Reduction in Bone Mineral Density
Decreases in bone mineral density (BMD) have been observed with long-term administration of products containing inhaled corticosteroids. The clinical significance of small changes in BMD with regard to long-term outcomes is unknown. Patients with major risk factors for decreased bone mineral content, such as prolonged immobilization, family history of osteoporosis, or chronic use of drugs that can reduce bone mass (e.g., anticonvulsants and oral corticosteroids) should be monitored and treated with established standards of care.
Effect on Growth
Orally inhaled corticosteroids, including ALVESCO, may cause a reduction in growth velocity when administered to pediatric patients.
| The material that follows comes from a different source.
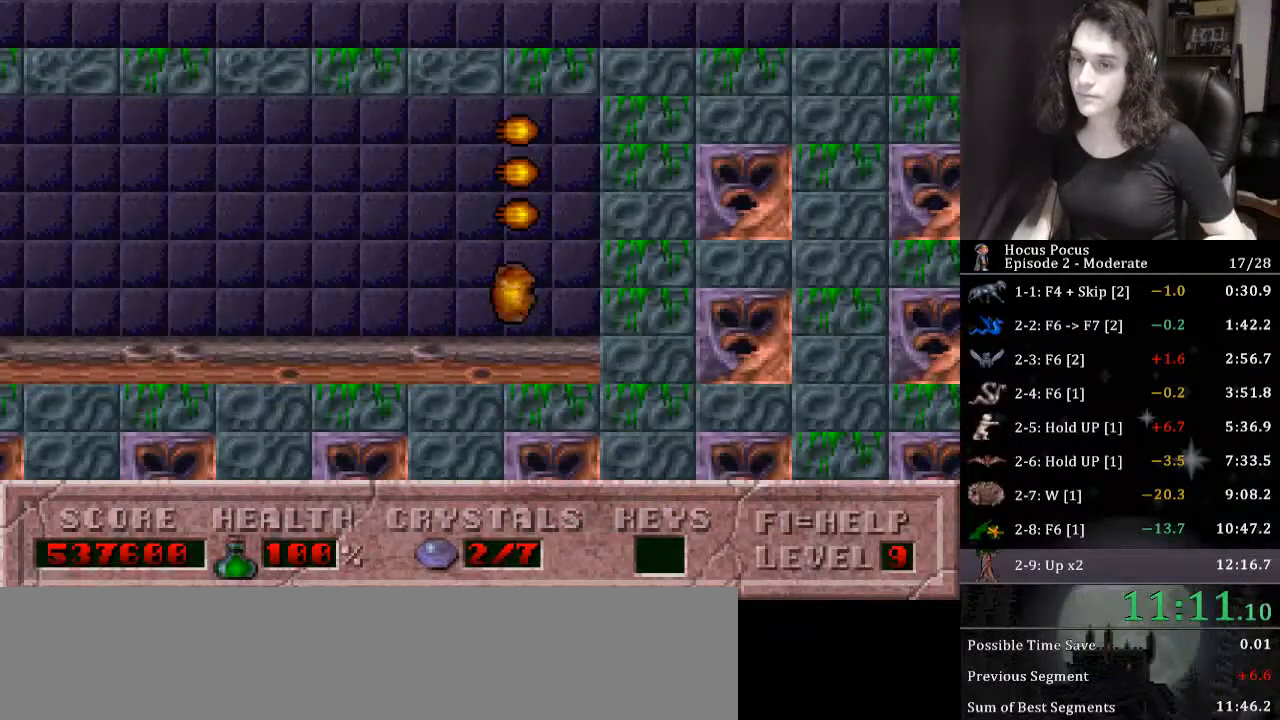
{"keys": ["left"], "events": []}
The safety and effectiveness of ALVESCO have not been established in pediatric patients less than 12 years of age and ALVESCO is not indicated for use in this population. Monitor the growth of pediatric patients receiving ALVESCO routinely (e.g., via stadiometry). To minimize the systemic effects of orally inhaled corticosteroids, including ALVESCO, titrate each patient’s dose to the lowest dosage that effectively controls his/her symptoms [see Use in Specific Populations ].
Glaucoma and Cataracts
Glaucoma, increased intraocular pressure, and cataracts have been reported following the administration of inhaled corticosteroids including ALVESCO. Therefore, close monitoring is warranted in patients with a change in vision or with a history of increased intraocular pressure, glaucoma, and/or cataracts.
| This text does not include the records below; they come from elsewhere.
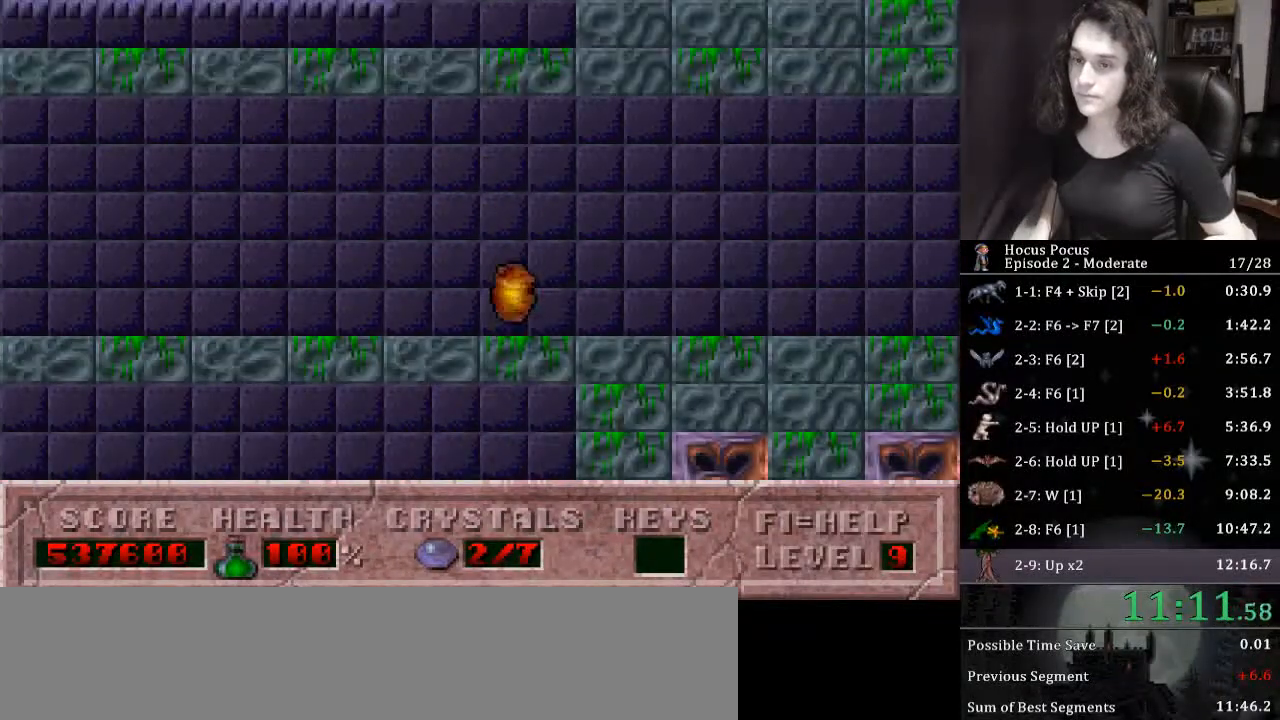
{"keys": ["left"], "events": []}
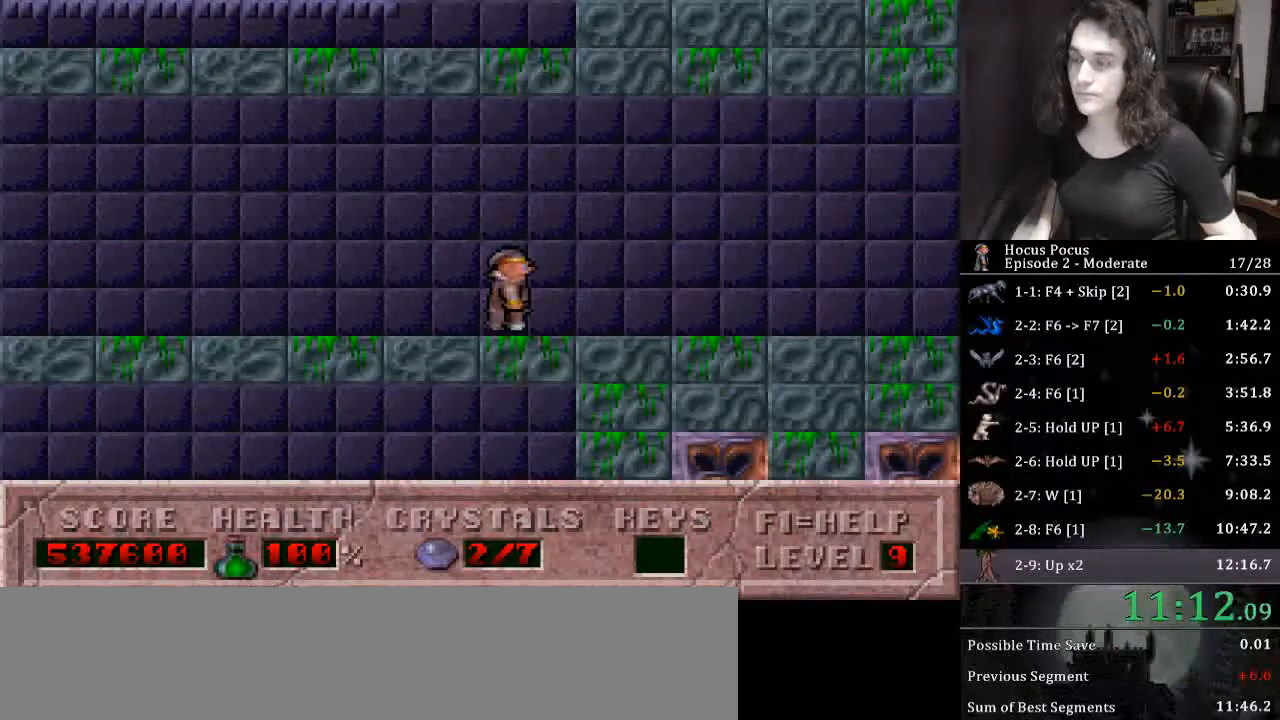
{"keys": ["left"], "events": []}
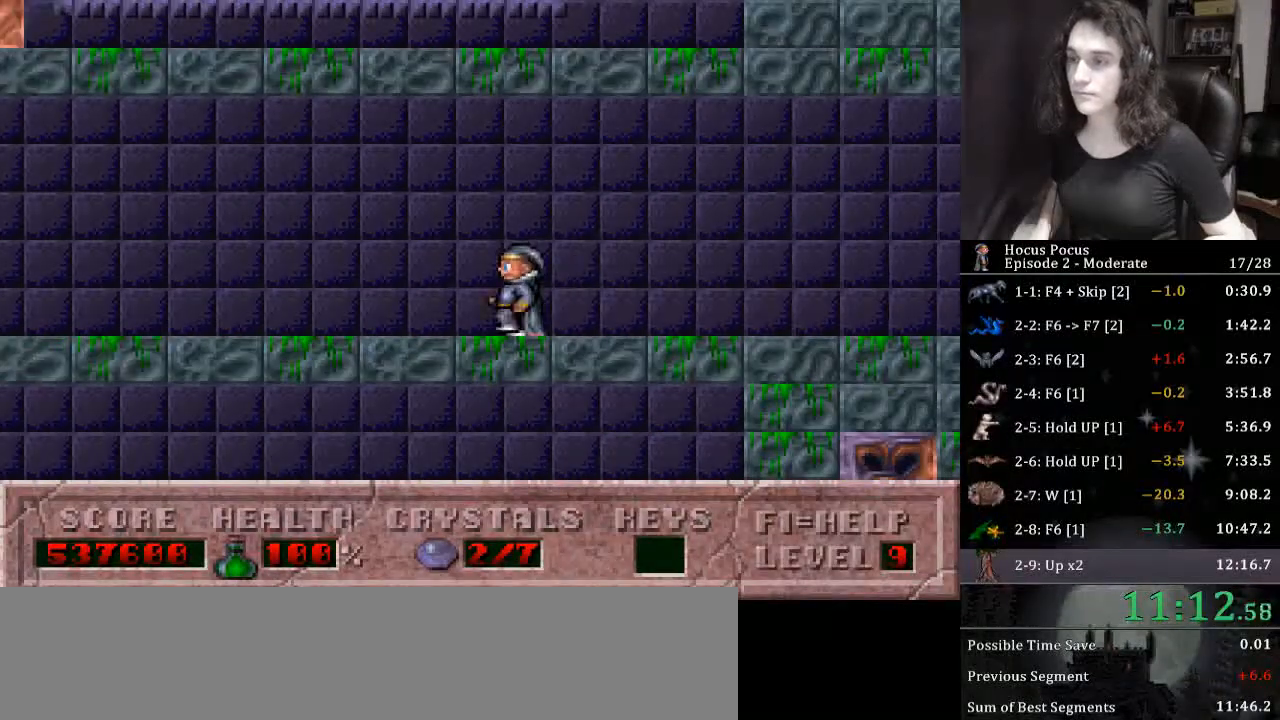
{"keys": ["left"], "events": []}
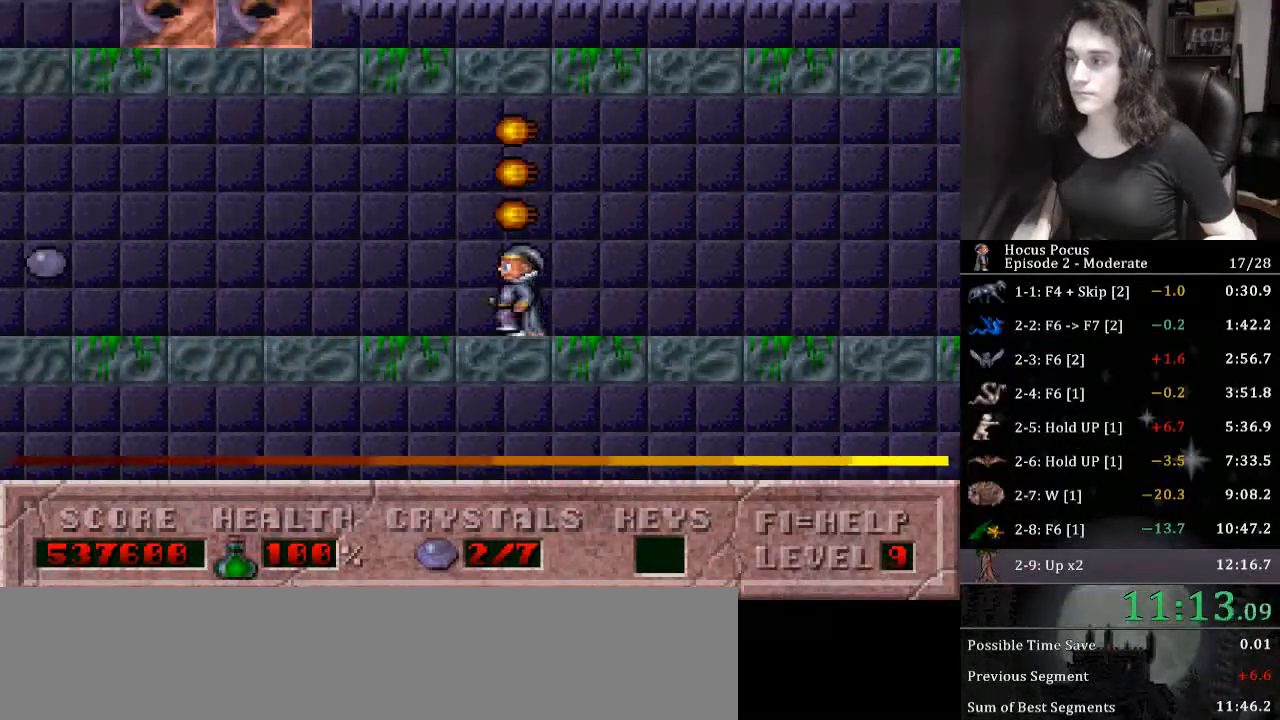
{"keys": [], "events": [[400, "left", "up"]]}
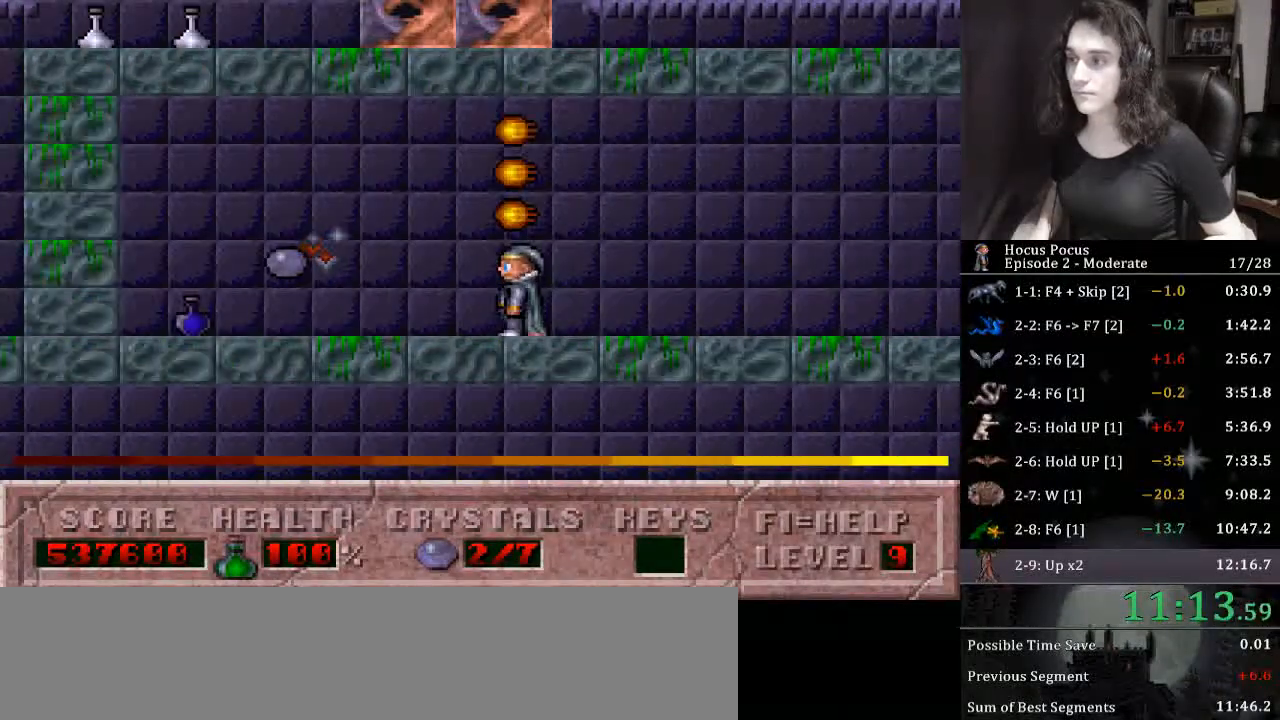
{"keys": ["left"], "events": [[133, "alt_l", "down"], [167, "alt_l", "up"], [233, "left", "down"]]}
In a comparator control study of one-year treatment duration, 743 patients 18 years of age and older (mean age 43.1 years) with moderate persistent asthma were treated with ALVESCO 320 mcg twice daily and 742 were treated with a labeled dose of a comparator-inhaled corticosteroid appropriate for the patient population. Patients had an ophthalmology examination that included visual acuity, intraocular pressure measurement, and a slit lamp examination at baseline, 4, 8 and 12 months. Lens opacities were graded using the Lens Opacification System III. After 52 weeks, CLASS I effects (minimally detected changes) were recorded in 36.1% of the ALVESCO-treated patients and in 38.4% of patients treated with the comparator-inhaled corticosteroid. The more severe CLASS III effects were recorded in 8.1% of the ALVESCO-treated patients and 9.2% of patients treated with the comparator-inhaled corticosteroid. Of those patients having a CLASS III effect, the incidence of posterior sub-capsular opacities was 0.9% and 0.5% in the ALVESCO- and comparator-treated patients, respectively.
Paradoxical Bronchospasm
As with other inhaled asthma medications, bronchospasm, with an immediate increase in wheezing, may occur after dosing. If bronchospasm occurs following dosing with ALVESCO, it should be treated immediately with a fast-acting inhaled bronchodilator. Treatment with ALVESCO should be discontinued and alternative treatment should be instituted.